We can then replace the guts of the loop with SSE instructions:

	__m128 SSEa=_mm_load1_ps(&a);
	__m128 SSEb=_mm_load1_ps(&b);
	__m128 v=_mm_load_ps(&vec[i]);
	v=_mm_add_ps(_mm_mul_ps(v,SSEa),SSEb);
	_mm_store_ps(&vec[i],v);

(Try this in NetRun now!)

This gives us about a 4x speedup over the original, and still a 2x speedup over the unrolled version! Note that if we use the unaligned loads and stores (loadu and storeu), we lose almost all the performance benefit from using SSE in the first place.

C++ Classes and SSE

The intrinsics above are much cleaner than assembly, but they're still quite ugly.

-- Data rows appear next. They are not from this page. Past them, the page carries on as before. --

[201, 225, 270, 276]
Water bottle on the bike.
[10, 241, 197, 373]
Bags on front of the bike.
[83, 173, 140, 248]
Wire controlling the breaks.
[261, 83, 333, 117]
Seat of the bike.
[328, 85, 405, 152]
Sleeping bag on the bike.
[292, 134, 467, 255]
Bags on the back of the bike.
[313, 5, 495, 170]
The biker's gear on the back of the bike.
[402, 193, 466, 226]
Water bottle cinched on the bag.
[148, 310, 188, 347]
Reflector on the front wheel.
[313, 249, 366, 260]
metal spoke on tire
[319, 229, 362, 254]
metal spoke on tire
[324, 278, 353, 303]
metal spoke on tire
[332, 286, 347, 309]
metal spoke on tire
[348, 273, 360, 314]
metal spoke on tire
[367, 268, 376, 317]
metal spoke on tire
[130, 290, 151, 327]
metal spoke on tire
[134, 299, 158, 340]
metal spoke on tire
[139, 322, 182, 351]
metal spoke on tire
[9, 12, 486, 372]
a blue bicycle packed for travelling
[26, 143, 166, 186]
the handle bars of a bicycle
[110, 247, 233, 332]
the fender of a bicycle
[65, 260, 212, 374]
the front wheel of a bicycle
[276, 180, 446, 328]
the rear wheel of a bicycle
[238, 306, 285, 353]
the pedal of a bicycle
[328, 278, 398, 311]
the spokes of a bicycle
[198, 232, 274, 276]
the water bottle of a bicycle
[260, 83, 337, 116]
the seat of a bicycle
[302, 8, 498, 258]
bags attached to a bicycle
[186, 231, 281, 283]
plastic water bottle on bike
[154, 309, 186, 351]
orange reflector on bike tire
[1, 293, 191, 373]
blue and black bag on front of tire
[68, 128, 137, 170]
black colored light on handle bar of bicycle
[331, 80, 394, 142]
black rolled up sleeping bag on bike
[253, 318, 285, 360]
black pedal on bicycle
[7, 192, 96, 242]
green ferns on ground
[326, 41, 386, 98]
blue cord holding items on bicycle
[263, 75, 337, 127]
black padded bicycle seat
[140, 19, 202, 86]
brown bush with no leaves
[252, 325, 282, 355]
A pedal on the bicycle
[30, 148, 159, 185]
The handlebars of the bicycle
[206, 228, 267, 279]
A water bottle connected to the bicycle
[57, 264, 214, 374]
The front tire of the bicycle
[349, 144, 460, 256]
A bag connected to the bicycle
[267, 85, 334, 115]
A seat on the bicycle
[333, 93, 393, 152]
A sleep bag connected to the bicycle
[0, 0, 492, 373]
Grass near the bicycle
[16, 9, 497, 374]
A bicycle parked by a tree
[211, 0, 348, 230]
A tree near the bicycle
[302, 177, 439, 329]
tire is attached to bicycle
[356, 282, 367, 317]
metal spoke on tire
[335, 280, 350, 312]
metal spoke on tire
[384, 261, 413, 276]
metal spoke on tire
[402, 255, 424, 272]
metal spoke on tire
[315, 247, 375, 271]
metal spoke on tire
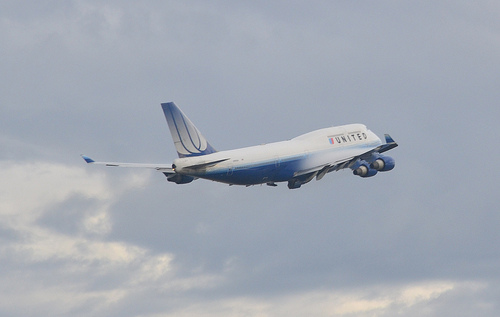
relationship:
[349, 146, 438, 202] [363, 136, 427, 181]
engines under wing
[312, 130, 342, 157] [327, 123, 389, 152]
symbol next to word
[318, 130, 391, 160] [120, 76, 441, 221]
windows on plane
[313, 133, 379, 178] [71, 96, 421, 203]
wing on plane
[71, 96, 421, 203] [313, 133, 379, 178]
plane has a wing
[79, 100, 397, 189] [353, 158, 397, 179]
plane has engines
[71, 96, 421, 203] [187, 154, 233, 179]
plane has a tail-wing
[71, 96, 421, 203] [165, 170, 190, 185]
plane has engines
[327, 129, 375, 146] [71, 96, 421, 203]
word on plane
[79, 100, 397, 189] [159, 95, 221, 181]
plane has a tail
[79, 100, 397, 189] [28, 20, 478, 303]
plane flying in sky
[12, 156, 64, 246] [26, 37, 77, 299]
clouds are in sky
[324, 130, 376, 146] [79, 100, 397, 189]
writing on plane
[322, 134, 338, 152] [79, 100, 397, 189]
symbol on plane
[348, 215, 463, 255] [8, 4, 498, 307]
section of sky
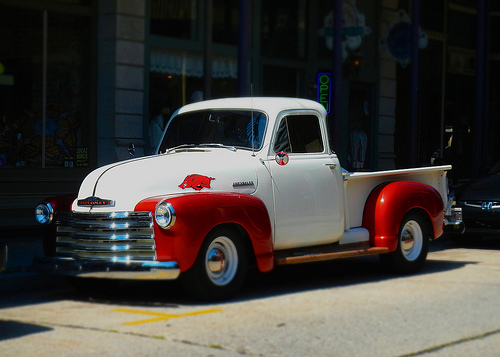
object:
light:
[154, 200, 177, 230]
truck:
[32, 95, 454, 302]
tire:
[178, 221, 259, 301]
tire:
[377, 207, 434, 275]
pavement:
[0, 233, 500, 357]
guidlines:
[118, 308, 227, 328]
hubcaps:
[205, 243, 229, 280]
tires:
[66, 275, 134, 296]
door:
[266, 109, 347, 252]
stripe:
[91, 151, 178, 197]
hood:
[68, 151, 259, 213]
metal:
[362, 180, 445, 252]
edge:
[337, 164, 454, 181]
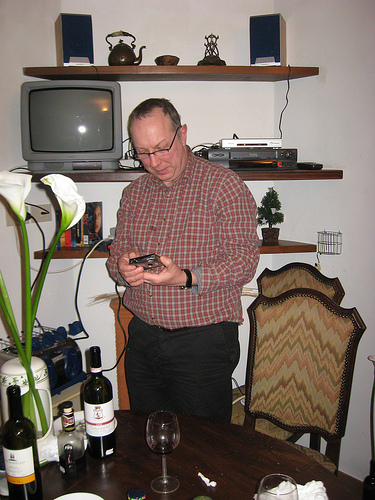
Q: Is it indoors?
A: Yes, it is indoors.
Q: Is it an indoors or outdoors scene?
A: It is indoors.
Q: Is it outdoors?
A: No, it is indoors.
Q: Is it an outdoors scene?
A: No, it is indoors.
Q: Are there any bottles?
A: Yes, there is a bottle.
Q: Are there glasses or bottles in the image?
A: Yes, there is a bottle.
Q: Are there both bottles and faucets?
A: No, there is a bottle but no faucets.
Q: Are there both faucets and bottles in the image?
A: No, there is a bottle but no faucets.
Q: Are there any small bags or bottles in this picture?
A: Yes, there is a small bottle.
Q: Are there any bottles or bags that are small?
A: Yes, the bottle is small.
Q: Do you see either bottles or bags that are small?
A: Yes, the bottle is small.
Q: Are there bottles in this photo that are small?
A: Yes, there is a small bottle.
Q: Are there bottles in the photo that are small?
A: Yes, there is a bottle that is small.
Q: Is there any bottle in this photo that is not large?
A: Yes, there is a small bottle.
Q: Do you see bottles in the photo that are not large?
A: Yes, there is a small bottle.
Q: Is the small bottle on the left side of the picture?
A: Yes, the bottle is on the left of the image.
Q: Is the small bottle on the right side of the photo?
A: No, the bottle is on the left of the image.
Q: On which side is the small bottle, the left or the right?
A: The bottle is on the left of the image.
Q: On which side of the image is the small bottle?
A: The bottle is on the left of the image.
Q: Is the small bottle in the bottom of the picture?
A: Yes, the bottle is in the bottom of the image.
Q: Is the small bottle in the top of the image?
A: No, the bottle is in the bottom of the image.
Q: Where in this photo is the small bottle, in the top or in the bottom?
A: The bottle is in the bottom of the image.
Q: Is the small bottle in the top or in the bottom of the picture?
A: The bottle is in the bottom of the image.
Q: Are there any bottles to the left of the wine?
A: Yes, there is a bottle to the left of the wine.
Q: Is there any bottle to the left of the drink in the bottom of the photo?
A: Yes, there is a bottle to the left of the wine.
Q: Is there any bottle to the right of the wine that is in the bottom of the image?
A: No, the bottle is to the left of the wine.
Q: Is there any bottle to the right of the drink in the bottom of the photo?
A: No, the bottle is to the left of the wine.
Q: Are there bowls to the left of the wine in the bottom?
A: No, there is a bottle to the left of the wine.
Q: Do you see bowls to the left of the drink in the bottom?
A: No, there is a bottle to the left of the wine.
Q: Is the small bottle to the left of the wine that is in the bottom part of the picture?
A: Yes, the bottle is to the left of the wine.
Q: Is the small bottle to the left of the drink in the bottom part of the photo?
A: Yes, the bottle is to the left of the wine.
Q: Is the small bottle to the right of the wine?
A: No, the bottle is to the left of the wine.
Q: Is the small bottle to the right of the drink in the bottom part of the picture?
A: No, the bottle is to the left of the wine.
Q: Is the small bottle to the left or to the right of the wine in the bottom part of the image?
A: The bottle is to the left of the wine.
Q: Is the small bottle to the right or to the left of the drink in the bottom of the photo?
A: The bottle is to the left of the wine.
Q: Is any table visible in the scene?
A: Yes, there is a table.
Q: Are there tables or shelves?
A: Yes, there is a table.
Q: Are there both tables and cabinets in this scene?
A: No, there is a table but no cabinets.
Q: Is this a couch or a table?
A: This is a table.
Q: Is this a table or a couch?
A: This is a table.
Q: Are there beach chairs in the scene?
A: No, there are no beach chairs.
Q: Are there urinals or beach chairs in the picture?
A: No, there are no beach chairs or urinals.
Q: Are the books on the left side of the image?
A: Yes, the books are on the left of the image.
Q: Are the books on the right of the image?
A: No, the books are on the left of the image.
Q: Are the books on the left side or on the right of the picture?
A: The books are on the left of the image.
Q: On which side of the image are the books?
A: The books are on the left of the image.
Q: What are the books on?
A: The books are on the shelf.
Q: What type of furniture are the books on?
A: The books are on the shelf.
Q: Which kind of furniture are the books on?
A: The books are on the shelf.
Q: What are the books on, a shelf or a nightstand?
A: The books are on a shelf.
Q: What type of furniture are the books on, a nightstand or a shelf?
A: The books are on a shelf.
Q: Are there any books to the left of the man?
A: Yes, there are books to the left of the man.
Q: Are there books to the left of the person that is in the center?
A: Yes, there are books to the left of the man.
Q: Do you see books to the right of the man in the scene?
A: No, the books are to the left of the man.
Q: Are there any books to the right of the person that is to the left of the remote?
A: No, the books are to the left of the man.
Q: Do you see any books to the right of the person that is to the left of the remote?
A: No, the books are to the left of the man.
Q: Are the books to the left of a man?
A: Yes, the books are to the left of a man.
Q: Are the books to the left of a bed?
A: No, the books are to the left of a man.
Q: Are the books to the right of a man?
A: No, the books are to the left of a man.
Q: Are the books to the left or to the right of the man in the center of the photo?
A: The books are to the left of the man.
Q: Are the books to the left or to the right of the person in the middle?
A: The books are to the left of the man.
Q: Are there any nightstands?
A: No, there are no nightstands.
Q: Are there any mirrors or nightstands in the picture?
A: No, there are no nightstands or mirrors.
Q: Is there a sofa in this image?
A: No, there are no sofas.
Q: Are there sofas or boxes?
A: No, there are no sofas or boxes.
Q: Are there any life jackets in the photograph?
A: No, there are no life jackets.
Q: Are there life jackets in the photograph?
A: No, there are no life jackets.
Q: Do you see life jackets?
A: No, there are no life jackets.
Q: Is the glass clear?
A: Yes, the glass is clear.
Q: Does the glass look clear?
A: Yes, the glass is clear.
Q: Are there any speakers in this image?
A: Yes, there is a speaker.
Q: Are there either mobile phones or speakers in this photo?
A: Yes, there is a speaker.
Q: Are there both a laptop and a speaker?
A: No, there is a speaker but no laptops.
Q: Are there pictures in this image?
A: No, there are no pictures.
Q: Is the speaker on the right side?
A: Yes, the speaker is on the right of the image.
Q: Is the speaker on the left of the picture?
A: No, the speaker is on the right of the image.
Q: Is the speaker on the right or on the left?
A: The speaker is on the right of the image.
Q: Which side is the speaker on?
A: The speaker is on the right of the image.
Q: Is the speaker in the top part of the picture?
A: Yes, the speaker is in the top of the image.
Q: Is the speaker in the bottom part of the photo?
A: No, the speaker is in the top of the image.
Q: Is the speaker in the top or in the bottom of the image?
A: The speaker is in the top of the image.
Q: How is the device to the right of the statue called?
A: The device is a speaker.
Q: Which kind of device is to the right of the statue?
A: The device is a speaker.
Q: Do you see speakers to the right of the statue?
A: Yes, there is a speaker to the right of the statue.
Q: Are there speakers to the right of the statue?
A: Yes, there is a speaker to the right of the statue.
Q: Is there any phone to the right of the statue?
A: No, there is a speaker to the right of the statue.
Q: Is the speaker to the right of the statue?
A: Yes, the speaker is to the right of the statue.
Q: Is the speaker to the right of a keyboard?
A: No, the speaker is to the right of the statue.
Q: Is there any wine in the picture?
A: Yes, there is wine.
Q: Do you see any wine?
A: Yes, there is wine.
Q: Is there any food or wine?
A: Yes, there is wine.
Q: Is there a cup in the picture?
A: No, there are no cups.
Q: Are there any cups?
A: No, there are no cups.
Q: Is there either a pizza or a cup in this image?
A: No, there are no cups or pizzas.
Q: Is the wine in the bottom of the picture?
A: Yes, the wine is in the bottom of the image.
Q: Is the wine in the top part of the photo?
A: No, the wine is in the bottom of the image.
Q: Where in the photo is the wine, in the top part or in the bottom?
A: The wine is in the bottom of the image.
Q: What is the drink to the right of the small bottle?
A: The drink is wine.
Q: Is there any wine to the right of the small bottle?
A: Yes, there is wine to the right of the bottle.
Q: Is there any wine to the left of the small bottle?
A: No, the wine is to the right of the bottle.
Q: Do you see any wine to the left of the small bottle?
A: No, the wine is to the right of the bottle.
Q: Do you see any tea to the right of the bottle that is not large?
A: No, there is wine to the right of the bottle.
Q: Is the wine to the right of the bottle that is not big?
A: Yes, the wine is to the right of the bottle.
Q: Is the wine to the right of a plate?
A: No, the wine is to the right of the bottle.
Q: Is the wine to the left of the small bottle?
A: No, the wine is to the right of the bottle.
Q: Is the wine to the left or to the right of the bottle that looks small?
A: The wine is to the right of the bottle.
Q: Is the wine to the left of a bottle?
A: No, the wine is to the right of a bottle.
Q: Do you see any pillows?
A: No, there are no pillows.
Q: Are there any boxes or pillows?
A: No, there are no pillows or boxes.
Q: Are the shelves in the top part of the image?
A: Yes, the shelves are in the top of the image.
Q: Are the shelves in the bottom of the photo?
A: No, the shelves are in the top of the image.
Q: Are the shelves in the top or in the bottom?
A: The shelves are in the top of the image.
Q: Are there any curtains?
A: No, there are no curtains.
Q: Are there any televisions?
A: Yes, there is a television.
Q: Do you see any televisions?
A: Yes, there is a television.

You can make a very nice interface using C++ classes and operator overloading, such as the "floats" class we developed during today's lecture:

class floats {
	__m128 v; // our four floats
public:
	enum {n=4}; // how many floats?

	floats(const float *ptr) { v=_mm_load_ps(ptr); }
	floats(float c) { v=_mm_load1_ps(&c); }
	floats(__m128 m) { v=m; }

	void store(float *dest) { _mm_store_ps(dest,v); }

	friend floats operator+(const floats &a,const floats &b) {
		return _mm_add_ps(a.v,b.v);
	}
	friend floats operator*(const floats &a,const floats &b) {
		return _mm_mul_ps(a.v,b.v);
	}
};

int foo(void) {
	for (long i=0;i<n;i+=floats::n) {
		((floats(&arrIn[i])+10.0)*2.12345).store(&arrOut[i]);
	}
	return 3;
}

(Try this in NetRun now!)

The thing I really like about C++ is this kind of wrapper can have very nice syntax, a complete feature set, and yet compile into no-overhead machine code just like I'd write by hand.

If you want a real version of this wrapper, supporting all the math operations, integers, bools, and floats, you should try Agner Fog's Vector Class Library (VCL).

CS 301 Lecture Note, 2014, Dr. Orion Lawlor, UAF Computer Science Department.